Defense Minister Ezer Weizman has warned that the Carter Administration’s proposed sale of combat aircraft to Saudi Arabia and Egypt will cause Israel to reassess its concept of a Sinai agreement with Egypt.
Speaking on a television interview Friday night, Weizman, who goes to Washington next month, said the worst aspect of the U.S. proposal was not the threat to Israel’s security but the fact that the Administration has lumped aircraft sales to Israel, Egypt and Saudi Arabia into a single package. He said the Administration apparently ignored the fact that Israel was promised a number of planes under its 1974-75 agreements with the U.S. at the time of the first and second Sinai interim accords.
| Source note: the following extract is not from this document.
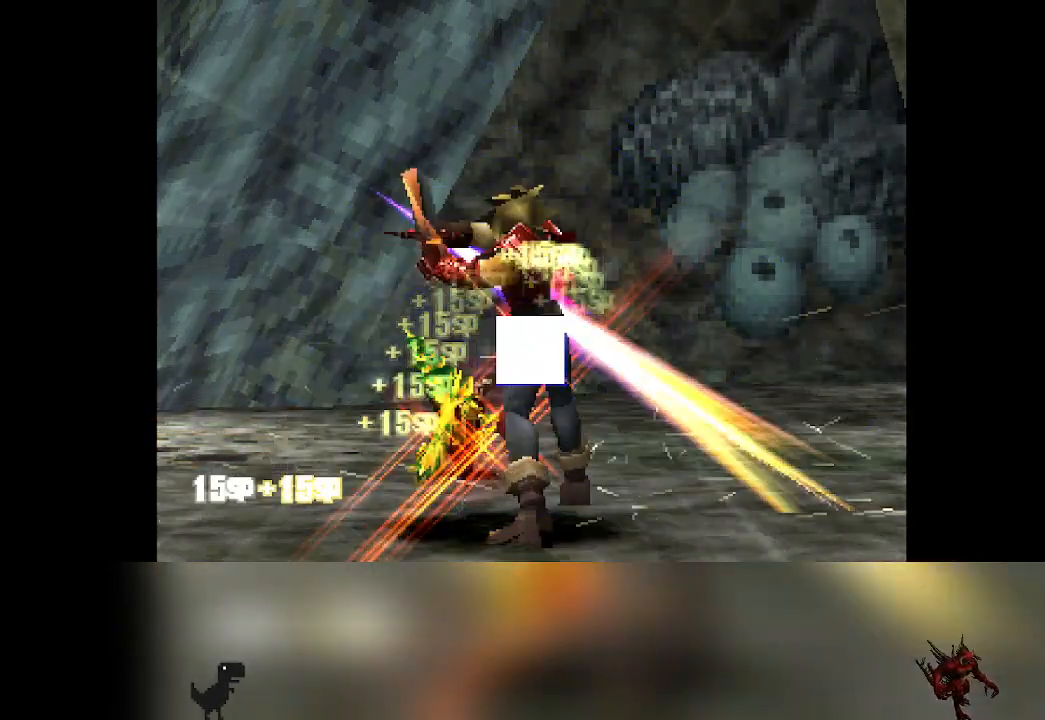
{"dt_ms": 500, "buttons": [], "left_stick": "center", "events": [[350, "CROSS", "up"]]}
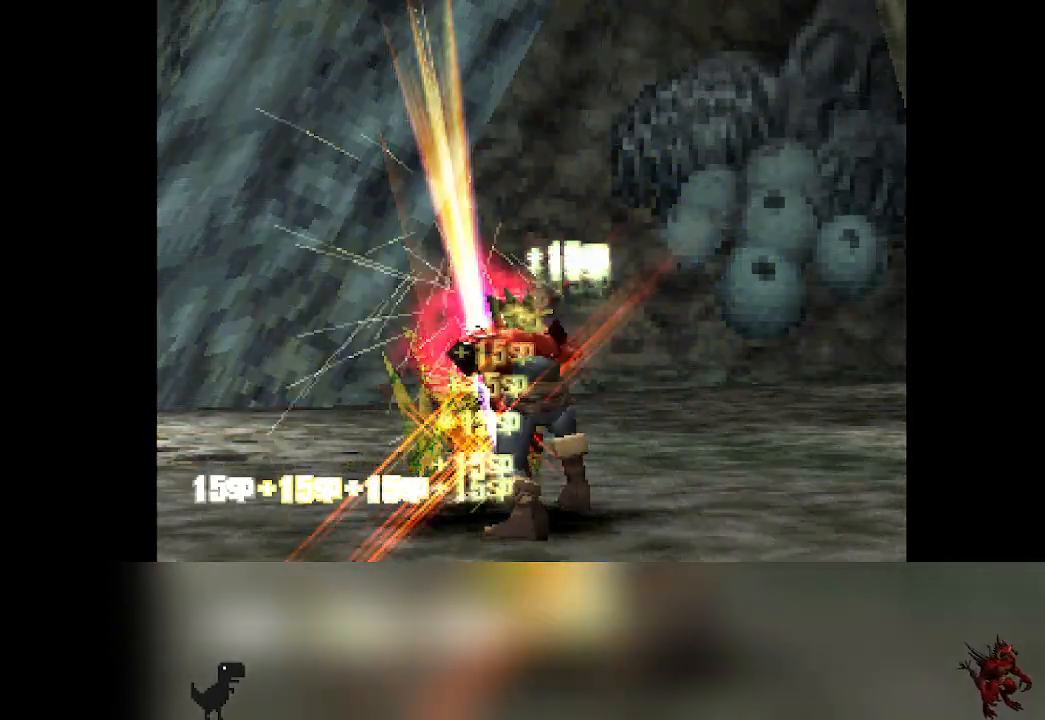
{"dt_ms": 500, "buttons": [], "left_stick": "center", "events": []}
SERIOUS QUESTION OF TIMING
According to Weizman, the political aspects of the deal are more serious than the military because of the timing. The Americans announced their plans at the very moment when Israel was in the midst of tough negotiations, he said. “The American move will affect some of our thinking, at least in the military committee, as to the way we see the Sinai agreement and has given us other second thoughts which may of may not be helpful to the negotiations,” he said.
Weizman said Israel must now “weigh” how the American move will affect the components of a possible peace pact with Egypt “on the wings of a plane–I hope it will not be on a tank tomorrow.” He said General Headquarters and other defense experts were studying all aspects of the new situation.
ANGER OVER CARTER’S REMARK ABOUT SAUDI ARABIA
Israel’s anger and consternation over the Carter Administration’s arms package was further aggravated by President Carter’s remark last Friday at a press conference in Cranston, Maine that Saudi Arabia “has never had any active aggression against Israel.”
Circles here said the President was apparently unaware that a Saudi unit of brigade strength took part in the fighting on the Golan Heights during the Yom Kippur War, participated in Israeli-Syrian skirmishes after the war and did not pull out until 1976. They also claimed that the Saudis stationed troops in Jordan in 1967 and, in 1973, turned over to Egypt 38 Mirage jets they had acquired from France.
(Carter, during his press conference, expressed optimism that Congress would “go along” with his Administration’s proposal to “sell a limited number” of planes to Egypt, Saudi Arabia and Israel; thought “it’s very good for nations to turn to us for their security needs, instead of having to turn to the Soviet Union as they have in the past”; and denied that the timing of the plane sale to Egypt was a message to Israel to become more flexible in the current negotiations.)